__Work instructions__
Edit the records below by replacing "Which" with "What", leaving all other text unchanged and omitting the pictures.

(Stored items from a collection)
***

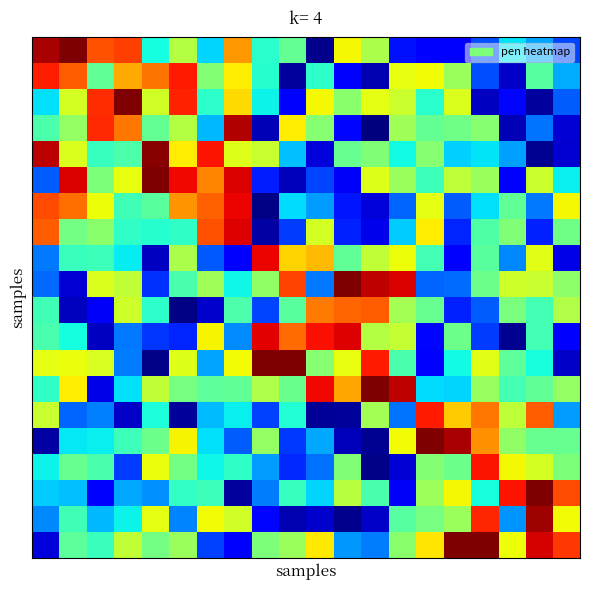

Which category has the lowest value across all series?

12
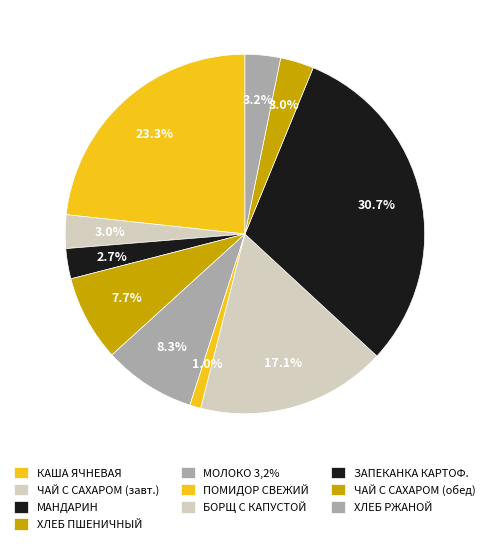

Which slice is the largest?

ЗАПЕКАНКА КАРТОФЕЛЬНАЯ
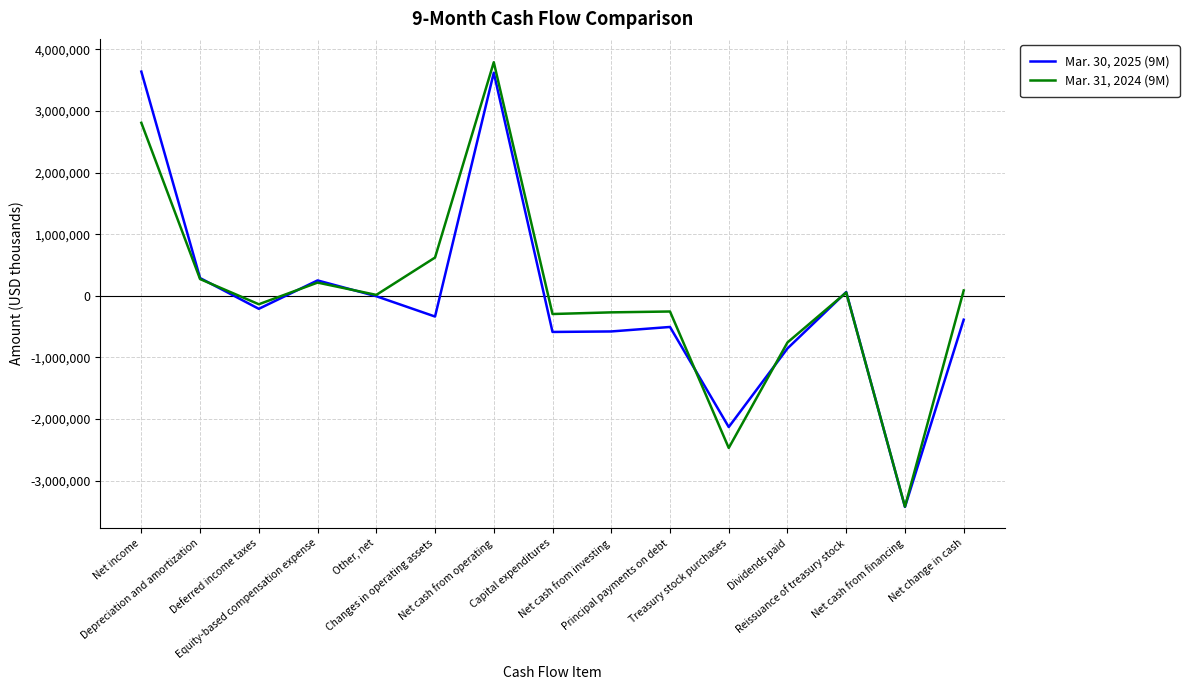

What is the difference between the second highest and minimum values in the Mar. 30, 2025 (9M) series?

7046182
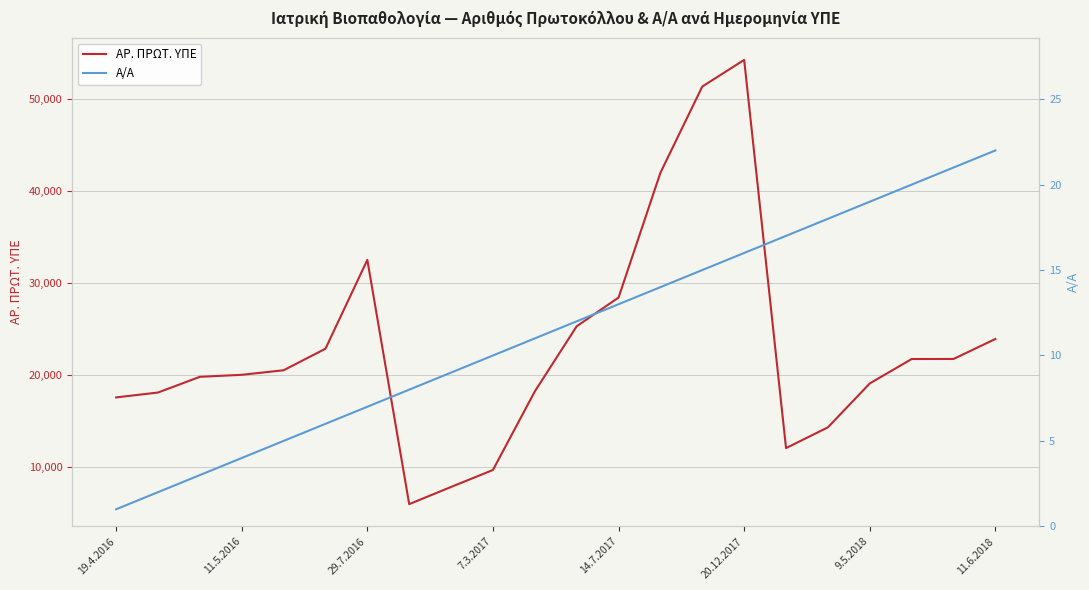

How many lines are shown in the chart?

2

***

__Response to this task__
What category has the lowest value across all series?

12

What slice is the largest?

ЗАПЕКАНКА КАРТОФЕЛЬНАЯ

What is the difference between the second highest and minimum values in the Mar. 30, 2025 (9M) series?

7046182

How many lines are shown in the chart?

2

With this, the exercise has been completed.